0010: 74 C1 E9 21 AE AF F9 00   FE 7C 6D 5D 7D A5 A5 C8  t..!......m]....
Server Nonce:
0000: 5F 97 FB CD 79 E5 EB E5   72 28 7C 60 5C F9 8C 2B  _...y...r(.`\..+
0010: 93 E0 7E AC 4C 48 FF 28   A1 BF B4 2E 65 E7 0D 68  ....LH.(....e..h
Master Secret:
0000: 16 7E D4 6C 5F 76 96 BC   C0 1E 36 7E 6C B3 F2 FD  ...l_v....6.l...
0010: 3F 99 4D 05 A7 F7 A6 40   58 1C D8 6B 76 7D 17 4C  ?.M....@X..kv..L
0020: 72 E2 44 AE 67 F1 B5 DE   E7 78 EB 74 9A 9A 99 68  r.D.g....x.t...h

From this, you will need to extract the client nonce and the master secret in the following format in a separate file:

CLIENT_RANDOM 5F97FBCD1EFC40F1333C37A2F8F9497E74C1E921AEAFF900FE7C6D5D7DA5A5C8 167ED46C5F7696BCC01E367E6CB3F2FD3F994D05A7F7A640581CD86B767D174C72E244AE67F1B5DEE778EB749A9A9968

Fortunately, there are some tools out there that can do this parsing for you, such as this one.
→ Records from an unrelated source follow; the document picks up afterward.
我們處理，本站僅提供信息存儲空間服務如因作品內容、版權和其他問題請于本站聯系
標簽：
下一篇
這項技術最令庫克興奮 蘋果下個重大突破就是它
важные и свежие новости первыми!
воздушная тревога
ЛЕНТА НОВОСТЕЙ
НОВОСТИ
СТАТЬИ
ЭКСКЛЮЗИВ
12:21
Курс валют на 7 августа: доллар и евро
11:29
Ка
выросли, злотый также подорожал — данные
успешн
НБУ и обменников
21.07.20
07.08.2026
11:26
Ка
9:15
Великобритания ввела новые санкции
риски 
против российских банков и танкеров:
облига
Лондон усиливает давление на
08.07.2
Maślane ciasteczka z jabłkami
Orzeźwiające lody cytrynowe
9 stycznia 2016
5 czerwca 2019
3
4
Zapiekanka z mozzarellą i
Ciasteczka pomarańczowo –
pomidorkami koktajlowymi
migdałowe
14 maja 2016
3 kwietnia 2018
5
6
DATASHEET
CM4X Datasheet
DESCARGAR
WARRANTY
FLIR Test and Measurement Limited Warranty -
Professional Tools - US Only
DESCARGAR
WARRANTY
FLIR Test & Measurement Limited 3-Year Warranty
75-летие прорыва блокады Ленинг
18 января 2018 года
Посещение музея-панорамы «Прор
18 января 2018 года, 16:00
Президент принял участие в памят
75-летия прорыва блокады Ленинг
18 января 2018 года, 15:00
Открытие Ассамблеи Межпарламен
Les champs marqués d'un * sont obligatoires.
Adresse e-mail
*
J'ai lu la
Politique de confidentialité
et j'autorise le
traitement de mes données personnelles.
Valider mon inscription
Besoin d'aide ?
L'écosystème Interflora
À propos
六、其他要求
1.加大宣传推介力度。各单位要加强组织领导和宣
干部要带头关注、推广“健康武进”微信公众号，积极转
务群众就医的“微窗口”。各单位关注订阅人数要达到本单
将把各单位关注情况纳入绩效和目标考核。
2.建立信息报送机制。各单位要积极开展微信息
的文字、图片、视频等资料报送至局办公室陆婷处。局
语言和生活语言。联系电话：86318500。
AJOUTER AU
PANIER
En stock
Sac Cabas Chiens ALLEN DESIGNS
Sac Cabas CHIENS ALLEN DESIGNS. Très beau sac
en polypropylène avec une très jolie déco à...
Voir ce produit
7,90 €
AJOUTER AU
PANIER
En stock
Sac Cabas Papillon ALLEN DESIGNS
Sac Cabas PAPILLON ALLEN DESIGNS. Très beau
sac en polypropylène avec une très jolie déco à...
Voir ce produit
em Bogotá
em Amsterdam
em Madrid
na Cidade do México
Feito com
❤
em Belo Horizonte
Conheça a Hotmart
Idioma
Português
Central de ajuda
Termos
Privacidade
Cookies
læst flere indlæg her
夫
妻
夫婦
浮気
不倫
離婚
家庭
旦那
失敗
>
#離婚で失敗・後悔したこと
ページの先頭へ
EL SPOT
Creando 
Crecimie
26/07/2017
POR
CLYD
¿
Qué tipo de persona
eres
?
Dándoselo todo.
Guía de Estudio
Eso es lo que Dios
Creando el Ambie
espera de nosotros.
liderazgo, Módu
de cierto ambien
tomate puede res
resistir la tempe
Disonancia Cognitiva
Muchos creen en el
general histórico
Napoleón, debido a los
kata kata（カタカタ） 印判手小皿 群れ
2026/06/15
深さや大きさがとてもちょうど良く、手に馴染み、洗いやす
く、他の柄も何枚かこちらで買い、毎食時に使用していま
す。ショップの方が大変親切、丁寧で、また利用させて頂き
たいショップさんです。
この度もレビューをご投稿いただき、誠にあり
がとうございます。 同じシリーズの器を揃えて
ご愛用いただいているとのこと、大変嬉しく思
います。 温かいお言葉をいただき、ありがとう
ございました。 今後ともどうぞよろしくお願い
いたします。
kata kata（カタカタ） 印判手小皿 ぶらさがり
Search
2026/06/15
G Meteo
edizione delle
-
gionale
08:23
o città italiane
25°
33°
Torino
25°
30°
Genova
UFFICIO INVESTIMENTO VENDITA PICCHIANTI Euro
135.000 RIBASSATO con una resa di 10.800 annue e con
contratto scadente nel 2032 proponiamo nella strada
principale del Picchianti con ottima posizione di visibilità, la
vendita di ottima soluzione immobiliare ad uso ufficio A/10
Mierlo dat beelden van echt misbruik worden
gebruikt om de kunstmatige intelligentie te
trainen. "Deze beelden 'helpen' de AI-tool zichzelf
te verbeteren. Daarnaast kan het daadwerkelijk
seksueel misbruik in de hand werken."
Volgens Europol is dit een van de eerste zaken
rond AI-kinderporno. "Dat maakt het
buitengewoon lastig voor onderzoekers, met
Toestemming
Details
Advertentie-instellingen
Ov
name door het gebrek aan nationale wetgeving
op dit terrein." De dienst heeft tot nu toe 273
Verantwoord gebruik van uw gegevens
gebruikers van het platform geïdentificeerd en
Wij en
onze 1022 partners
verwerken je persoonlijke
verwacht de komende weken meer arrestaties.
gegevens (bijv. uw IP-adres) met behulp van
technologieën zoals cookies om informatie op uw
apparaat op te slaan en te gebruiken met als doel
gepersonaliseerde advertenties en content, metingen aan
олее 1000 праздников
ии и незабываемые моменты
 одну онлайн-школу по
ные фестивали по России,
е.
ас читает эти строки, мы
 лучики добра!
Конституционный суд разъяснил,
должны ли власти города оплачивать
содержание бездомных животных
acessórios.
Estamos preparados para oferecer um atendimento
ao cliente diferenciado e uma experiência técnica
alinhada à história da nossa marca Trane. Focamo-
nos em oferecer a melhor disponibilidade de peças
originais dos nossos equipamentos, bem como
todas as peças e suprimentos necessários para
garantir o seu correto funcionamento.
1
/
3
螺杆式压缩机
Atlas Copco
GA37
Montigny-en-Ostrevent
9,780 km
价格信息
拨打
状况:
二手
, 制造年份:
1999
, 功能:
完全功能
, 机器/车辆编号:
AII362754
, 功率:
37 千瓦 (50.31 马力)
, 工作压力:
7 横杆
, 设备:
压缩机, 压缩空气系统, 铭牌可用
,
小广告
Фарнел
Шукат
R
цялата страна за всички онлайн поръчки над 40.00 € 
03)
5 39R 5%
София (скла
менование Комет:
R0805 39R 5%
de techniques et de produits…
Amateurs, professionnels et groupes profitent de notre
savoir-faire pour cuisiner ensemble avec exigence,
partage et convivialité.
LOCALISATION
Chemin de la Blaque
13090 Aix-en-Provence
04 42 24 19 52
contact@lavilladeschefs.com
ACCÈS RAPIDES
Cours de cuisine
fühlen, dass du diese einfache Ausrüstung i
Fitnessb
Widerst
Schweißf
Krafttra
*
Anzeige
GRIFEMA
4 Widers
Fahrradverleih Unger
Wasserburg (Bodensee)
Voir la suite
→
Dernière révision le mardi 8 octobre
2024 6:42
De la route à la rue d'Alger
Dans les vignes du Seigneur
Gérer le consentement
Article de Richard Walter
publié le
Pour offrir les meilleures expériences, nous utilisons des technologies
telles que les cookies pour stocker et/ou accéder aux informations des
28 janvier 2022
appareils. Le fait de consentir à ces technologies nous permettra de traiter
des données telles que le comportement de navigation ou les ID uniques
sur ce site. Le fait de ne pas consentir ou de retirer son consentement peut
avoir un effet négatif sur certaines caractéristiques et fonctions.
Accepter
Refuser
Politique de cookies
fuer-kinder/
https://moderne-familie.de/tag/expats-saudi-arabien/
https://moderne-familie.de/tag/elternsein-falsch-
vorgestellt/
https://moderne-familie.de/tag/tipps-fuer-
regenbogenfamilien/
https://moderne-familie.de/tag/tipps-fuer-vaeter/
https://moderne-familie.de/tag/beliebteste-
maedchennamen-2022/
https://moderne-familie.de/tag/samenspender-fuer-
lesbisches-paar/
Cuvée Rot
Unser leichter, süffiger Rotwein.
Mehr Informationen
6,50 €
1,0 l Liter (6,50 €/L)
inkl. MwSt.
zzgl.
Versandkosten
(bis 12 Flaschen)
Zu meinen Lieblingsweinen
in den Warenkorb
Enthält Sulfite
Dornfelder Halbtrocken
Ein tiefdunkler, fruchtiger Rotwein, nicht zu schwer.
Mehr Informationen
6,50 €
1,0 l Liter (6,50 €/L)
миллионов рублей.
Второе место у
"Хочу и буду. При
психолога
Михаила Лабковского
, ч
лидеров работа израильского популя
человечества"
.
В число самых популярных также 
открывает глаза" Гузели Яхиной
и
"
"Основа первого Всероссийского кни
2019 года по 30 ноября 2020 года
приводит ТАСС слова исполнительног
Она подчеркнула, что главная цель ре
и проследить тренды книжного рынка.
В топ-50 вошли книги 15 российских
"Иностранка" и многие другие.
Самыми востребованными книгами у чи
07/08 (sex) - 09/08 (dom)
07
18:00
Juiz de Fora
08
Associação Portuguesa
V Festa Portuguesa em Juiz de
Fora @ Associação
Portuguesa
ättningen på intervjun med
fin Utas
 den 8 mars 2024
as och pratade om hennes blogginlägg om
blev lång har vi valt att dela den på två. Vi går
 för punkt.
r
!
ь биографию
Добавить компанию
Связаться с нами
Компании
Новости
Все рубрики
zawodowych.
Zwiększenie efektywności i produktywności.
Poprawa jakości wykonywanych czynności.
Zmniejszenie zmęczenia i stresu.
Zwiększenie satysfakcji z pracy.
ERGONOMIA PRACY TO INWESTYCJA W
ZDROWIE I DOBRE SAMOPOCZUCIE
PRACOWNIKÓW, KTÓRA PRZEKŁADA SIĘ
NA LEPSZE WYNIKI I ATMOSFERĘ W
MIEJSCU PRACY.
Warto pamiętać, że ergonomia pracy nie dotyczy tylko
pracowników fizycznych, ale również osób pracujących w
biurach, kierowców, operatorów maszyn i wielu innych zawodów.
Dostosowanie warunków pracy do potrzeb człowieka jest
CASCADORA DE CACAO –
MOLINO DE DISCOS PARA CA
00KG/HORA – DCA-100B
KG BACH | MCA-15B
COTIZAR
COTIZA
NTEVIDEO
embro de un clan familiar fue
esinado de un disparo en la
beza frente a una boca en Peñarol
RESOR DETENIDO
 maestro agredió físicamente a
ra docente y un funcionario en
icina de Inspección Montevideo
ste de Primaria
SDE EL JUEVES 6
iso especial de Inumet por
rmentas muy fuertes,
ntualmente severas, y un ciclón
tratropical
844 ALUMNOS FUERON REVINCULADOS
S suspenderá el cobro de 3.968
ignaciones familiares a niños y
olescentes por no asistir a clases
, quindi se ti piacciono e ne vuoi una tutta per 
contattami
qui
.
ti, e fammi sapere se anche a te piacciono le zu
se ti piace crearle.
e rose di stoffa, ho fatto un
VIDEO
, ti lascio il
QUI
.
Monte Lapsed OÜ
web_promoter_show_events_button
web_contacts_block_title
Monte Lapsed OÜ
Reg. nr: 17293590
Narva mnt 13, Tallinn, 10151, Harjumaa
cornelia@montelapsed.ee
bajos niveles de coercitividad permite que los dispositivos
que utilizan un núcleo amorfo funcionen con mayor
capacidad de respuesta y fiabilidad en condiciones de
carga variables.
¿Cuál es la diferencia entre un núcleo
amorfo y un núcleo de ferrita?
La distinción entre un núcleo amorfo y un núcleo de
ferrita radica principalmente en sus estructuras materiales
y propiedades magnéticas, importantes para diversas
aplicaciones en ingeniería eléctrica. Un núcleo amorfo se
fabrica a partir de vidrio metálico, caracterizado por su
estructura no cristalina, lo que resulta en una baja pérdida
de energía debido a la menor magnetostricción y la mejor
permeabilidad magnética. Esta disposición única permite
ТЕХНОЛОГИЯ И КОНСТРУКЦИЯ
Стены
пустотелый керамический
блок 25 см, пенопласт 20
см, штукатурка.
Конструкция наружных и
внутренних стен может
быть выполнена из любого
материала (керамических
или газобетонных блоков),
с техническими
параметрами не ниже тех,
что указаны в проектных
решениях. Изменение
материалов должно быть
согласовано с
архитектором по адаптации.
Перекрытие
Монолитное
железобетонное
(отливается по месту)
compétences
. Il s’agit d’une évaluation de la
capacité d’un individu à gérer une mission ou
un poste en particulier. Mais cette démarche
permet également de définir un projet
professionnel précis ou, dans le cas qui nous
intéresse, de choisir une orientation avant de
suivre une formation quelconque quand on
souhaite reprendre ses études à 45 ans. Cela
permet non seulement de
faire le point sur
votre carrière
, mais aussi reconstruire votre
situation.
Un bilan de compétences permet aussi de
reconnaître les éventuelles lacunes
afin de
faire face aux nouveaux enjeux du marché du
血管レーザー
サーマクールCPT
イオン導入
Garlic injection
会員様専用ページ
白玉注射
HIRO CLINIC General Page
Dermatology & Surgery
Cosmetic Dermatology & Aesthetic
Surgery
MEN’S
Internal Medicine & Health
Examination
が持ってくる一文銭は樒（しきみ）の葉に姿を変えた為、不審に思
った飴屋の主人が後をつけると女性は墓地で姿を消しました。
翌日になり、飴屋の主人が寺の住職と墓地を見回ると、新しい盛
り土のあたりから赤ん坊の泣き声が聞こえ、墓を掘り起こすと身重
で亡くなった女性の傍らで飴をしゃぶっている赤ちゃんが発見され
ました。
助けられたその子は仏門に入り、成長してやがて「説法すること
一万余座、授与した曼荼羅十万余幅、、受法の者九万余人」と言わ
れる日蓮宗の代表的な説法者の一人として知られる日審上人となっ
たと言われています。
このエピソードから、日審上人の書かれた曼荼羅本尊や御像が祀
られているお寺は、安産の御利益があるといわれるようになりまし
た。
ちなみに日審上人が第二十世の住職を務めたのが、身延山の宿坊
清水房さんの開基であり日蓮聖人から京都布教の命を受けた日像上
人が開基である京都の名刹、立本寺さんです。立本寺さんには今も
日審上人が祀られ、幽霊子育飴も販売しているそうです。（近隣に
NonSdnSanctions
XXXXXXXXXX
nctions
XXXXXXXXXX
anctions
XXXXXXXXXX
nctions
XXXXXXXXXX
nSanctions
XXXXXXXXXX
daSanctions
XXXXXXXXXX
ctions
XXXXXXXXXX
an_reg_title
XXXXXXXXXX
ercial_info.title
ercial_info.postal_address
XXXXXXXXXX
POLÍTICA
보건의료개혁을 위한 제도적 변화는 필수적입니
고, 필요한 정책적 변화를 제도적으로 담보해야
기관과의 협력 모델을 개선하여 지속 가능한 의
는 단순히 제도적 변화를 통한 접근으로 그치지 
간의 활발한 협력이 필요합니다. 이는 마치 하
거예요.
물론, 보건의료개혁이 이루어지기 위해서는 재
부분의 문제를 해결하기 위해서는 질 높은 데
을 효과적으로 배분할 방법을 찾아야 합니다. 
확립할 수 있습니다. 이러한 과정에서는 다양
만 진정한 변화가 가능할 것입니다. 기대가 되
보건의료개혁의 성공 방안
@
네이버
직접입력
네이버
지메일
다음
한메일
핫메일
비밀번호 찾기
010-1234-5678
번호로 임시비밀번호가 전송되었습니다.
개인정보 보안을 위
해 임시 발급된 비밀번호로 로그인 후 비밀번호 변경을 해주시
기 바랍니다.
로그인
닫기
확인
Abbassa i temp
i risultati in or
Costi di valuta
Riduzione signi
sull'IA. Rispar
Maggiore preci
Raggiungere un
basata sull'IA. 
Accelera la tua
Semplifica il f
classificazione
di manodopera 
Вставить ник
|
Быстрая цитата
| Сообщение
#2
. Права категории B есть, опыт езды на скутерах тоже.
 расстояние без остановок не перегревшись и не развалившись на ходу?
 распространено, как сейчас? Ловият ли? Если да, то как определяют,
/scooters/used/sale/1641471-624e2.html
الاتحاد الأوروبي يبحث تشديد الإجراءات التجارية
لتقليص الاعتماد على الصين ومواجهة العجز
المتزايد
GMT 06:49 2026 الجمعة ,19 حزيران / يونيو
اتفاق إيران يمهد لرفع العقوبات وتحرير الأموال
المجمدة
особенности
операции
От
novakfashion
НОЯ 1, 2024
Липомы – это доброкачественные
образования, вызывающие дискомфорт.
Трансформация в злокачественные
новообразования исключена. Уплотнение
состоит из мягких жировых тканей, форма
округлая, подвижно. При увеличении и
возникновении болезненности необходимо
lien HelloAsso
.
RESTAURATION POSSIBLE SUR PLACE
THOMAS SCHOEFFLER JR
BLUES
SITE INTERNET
Last, you need to import this file into Wireshark, by right-clicking on a packet and then selecting ‘Protocol Preferences’ -> ‘Open Transport Layer Security Preferences’ -> ‘(Pre)-Master-Secret log filename’ and selecting the previous file. When you’ve done this, all the packets containing application data that were shown as TLS before will now be shown as HTTP and you will be able to see the data in plaintext form.